LONDON (Reuters) - Britain’s dominant services industry grew at its strongest pace in five months in January, a small boost to chances the country might narrowly skirt a new recession.
Output in the sector, which accounts for more than three quarters of the economy, rose 0.3 percent in January from December, the Office for National Statistics said on Thursday.
That was its best performance since August although the data can often prove volatile.
Separate surveys showing that house prices posted their first annual rise in more than a year and consumer confidence held steady, albeit a low levels, added to a picture of a slow and delicate recovery.

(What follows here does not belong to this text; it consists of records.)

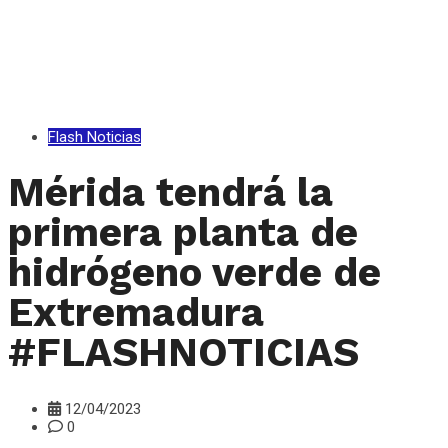
Flash Noticias
Mérida tendrá la
primera planta de
hidrógeno verde de
Extremadura
#FLASHNOTICIAS
12/04/2023
0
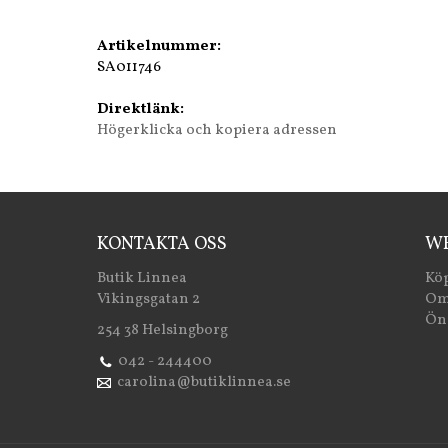
Artikelnummer:
SA011746
Direktlänk:
Högerklicka och kopiera adressen
KONTAKTA OSS
WE
Butik Linnea
Köp
Vikingsgatan 2
Om
Öns
254 38 Helsingborg
042 - 244400
carolina@butiklinnea.se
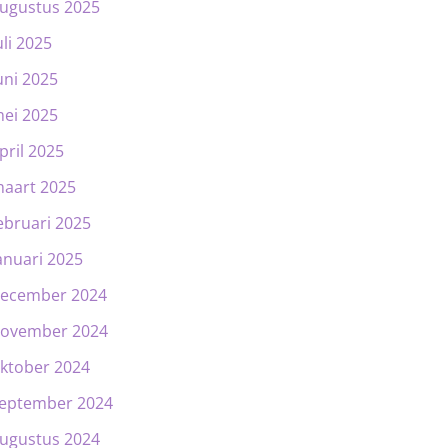
ugustus 2025
uli 2025
uni 2025
ei 2025
pril 2025
aart 2025
ebruari 2025
anuari 2025
ecember 2024
ovember 2024
ktober 2024
eptember 2024
ugustus 2024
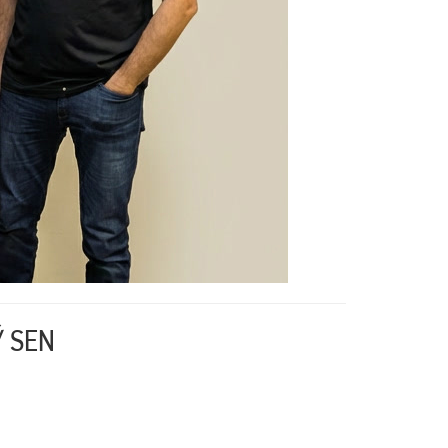
Ý SEN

Jens Larsen, chief European economist at RBC Capital Markets, said the services data suggested zero growth in the economy in the first quarter.
That would mean Britain escapes a recession - as defined by two consecutive quarters of contraction - by the narrowest possible margin.
Other economists thought Britain’s economy shrank in the January-March period, an embarrassment for the government which is sticking to its fiscal austerity push.
“Today’s data wasn’t a disaster, but is it good enough?” said Alan Clarke, economist at Scotiabank. “It’s a close call but my feeling is a triple-dip recession is more likely than not.”
Weak as it is, Britain’s economy is not as fragile as some in Europe, according to forecasts from the Organisation for Economic Co-operation and Development released on Thursday. They showed Britain was set to outperform France and Italy, but not Germany, in the first two quarters of 2013.
Thursday’s services data feeds into the ONS’s calculation of gross domestic product. A first reading of GDP in the January-March period is due to be released on April 25.
On a year-on-year basis, services output was up 0.8 percent, the ONS said.
A separate Purchasing Managers’ Index survey of Britain’s services industry released earlier this month also showed the sector holding up.
Its performance contrasts with a weaker picture in manufacturing. Official data showed earlier that manufacturing output fell in January at the fastest pace since June.
Helping services in January was activity in the transport, storage and communications sector as well as in business services and finance. Cold weather and snowfall in the month held back trade at some smaller retailers and at pubs and bars.
Another long spell of cold weather in March could prove the factor that pushes Britain’s economy into a new recession.
In the three months to the end of January, services output was down 0.2 percent compared with the three months to the end of October when the London Olympics boosted the economy.
Separately, the ONS reported that productivity across all sectors of the economy, as measured by output per hour, fell 0.5 percent in the fourth quarter compared with the third quarter.
That was the sixth successive decline in British productivity by that measure. Britain has seen rising employment but falling output per worker, which many economists say could reflect companies’ desire to keep employees on their books while offering them lower wage growth, rather than firing them.
But some say the productivity numbers might be a sign of something more worrying.
“There is a growing focus on ‘zombie’ companies that are essentially being kept alive by low interest rates and banks’ reluctance to write off loans,” said Howard Archer at IHS Global Insight, adding that would prevent new firms from succeeding.
Unit wage costs rose 0.5 percent in the October-December period compared with the previous three months.